Sarcomas are one of the rarest forms of cancers that take origin in muscles, bone, nerves, cartilage, tendons, blood vessels and the fatty and fibrous tissues. They are known to affect almost any part of the body, on the inside or the outside. Depending on the organ they affect, most of the sarcomas are named after it.
GIST affects the gastrointestinal tract that includes the stomach and intestines. Gynaecological sarcomas affect the female reproductive system which includes the uterus, ovaries, vagina, vulva and Fallopian tubes. Retroperitoneal sarcomas affect the abdominal space that covers the abdominal organs and include kidneys, pancreas and bladder are located.
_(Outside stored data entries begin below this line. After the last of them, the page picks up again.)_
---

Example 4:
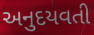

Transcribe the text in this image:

અનુદયવતી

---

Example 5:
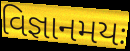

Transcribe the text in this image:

વિજ્ઞાનમયઃ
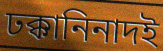
ঢক্কানিনাদই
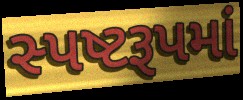
સ્પષ્ટરૂપમાં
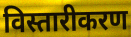
विस्तारीकरण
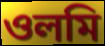
ওলমি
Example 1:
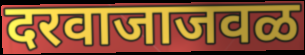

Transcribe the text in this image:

दरवाजाजवळ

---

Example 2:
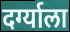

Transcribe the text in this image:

दर्ग्याला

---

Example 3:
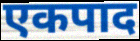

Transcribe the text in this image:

एकपाद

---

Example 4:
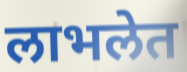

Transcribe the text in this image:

लाभलेत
Like most cancer, early diagnosis flavors quick remission. Advice on treatment alternatives is based on the stage and grade of sarcomas. Sarcomas are best treated when they remain localised and have not spread to other part of the body, since the treatment options would be very specific and would rarely affect the healthy cells. In order to make sure, the best treatment alternative has been chosen for you, it is essential to understand stage and grade of sarcoma.
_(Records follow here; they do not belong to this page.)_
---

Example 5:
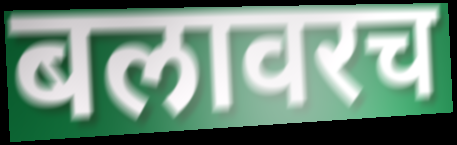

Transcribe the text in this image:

बलावरच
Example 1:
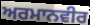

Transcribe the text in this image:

ਅਰਮਾਨਵੀਰ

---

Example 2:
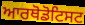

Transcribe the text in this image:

ਆਰਥੋਡੋਟਿਸਟ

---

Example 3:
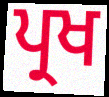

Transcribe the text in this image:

ਪ੍ਰਖ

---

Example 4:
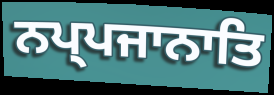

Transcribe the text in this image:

ਨਪ੍ਪਜਾਨਾਤਿ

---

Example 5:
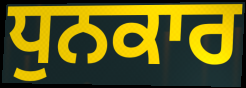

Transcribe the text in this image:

ਧੁਨਕਾਰ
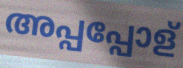
അപ്പപ്പോള്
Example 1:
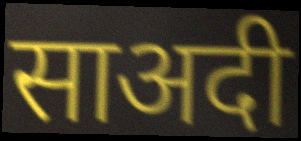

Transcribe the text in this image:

साअदी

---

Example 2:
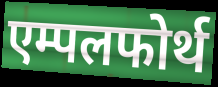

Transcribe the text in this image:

एम्पलफोर्थ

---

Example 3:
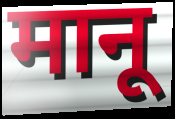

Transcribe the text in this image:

मानू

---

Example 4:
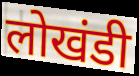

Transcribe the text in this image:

लोखंडी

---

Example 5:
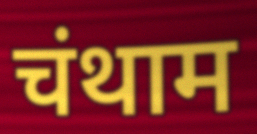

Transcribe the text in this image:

चंथाम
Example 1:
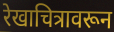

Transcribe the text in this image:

रेखाचित्रावरून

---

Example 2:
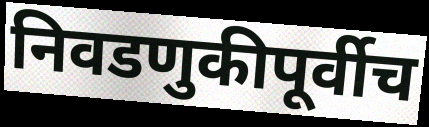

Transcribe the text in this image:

निवडणुकीपूर्वीच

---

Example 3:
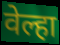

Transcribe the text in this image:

वेल्हा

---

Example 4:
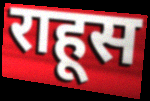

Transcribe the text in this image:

राहूस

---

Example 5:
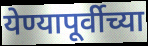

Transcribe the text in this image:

येण्यापूर्वीच्या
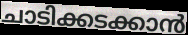
ചാടിക്കടക്കാൻ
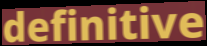
definitive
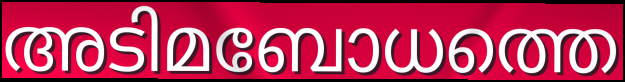
അടിമബോധത്തെ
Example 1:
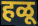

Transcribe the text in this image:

हळू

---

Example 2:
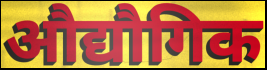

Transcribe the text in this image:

औद्यौगिक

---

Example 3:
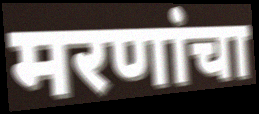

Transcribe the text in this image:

मरणांचा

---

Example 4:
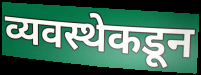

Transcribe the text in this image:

व्यवस्थेकडून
Grade determines its growth and spread to other tissue, which is confirmed by the means of various tests.
- Low-grade indicates poor growing cancerous load, which are less aggressive and are highly amenable to treatment
- Intermediate-grade means the growth is higher than normal cells and need to be carefully and treated rigorously
- High-grade means cancer cells are multiplying rapidly and are likely to spread to other organs
Stage determines the extent of spread.
- Stage 1 and 2 indicates no spread to other parts of the body and cancer is low grade.
- Stage 3 means a high grade cancer that has not spread to other parts of the body.
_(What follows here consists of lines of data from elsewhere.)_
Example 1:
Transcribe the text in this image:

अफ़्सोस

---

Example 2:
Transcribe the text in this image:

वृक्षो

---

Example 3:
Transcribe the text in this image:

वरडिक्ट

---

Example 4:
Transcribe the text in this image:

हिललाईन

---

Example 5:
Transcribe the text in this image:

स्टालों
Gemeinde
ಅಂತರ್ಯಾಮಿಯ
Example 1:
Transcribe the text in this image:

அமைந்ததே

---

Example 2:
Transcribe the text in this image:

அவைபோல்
- Stage 4 indicates that cancer has spread to other parts of the body.
Treatments Available for Sarcomas
Treatment alternatives are based on the stage and grade of your cancer and the type of sarcoma you have.
Most preferred treatment alternative usually followed up by radiotherapy or chemotherapy. It involves removal of the tumour along with few normal cells aligning them, which prevents cancer cells from coming back.
This involves use of high-energy radiation beams to destroy cancer cells and can be used before or after surgery. Pre-surgery radiation therapy is used for reducing the tumour load. When used before surgery it aims to reduce the size of the tumour so it can be operated on and removed. Post-surgery radiotherapy helps in clearing margins off any cancerous cell.
Chemotherapy uses anti-cancer drugs to destroy cancer cells. It is one of the most effective and most damaging treatment alternatives.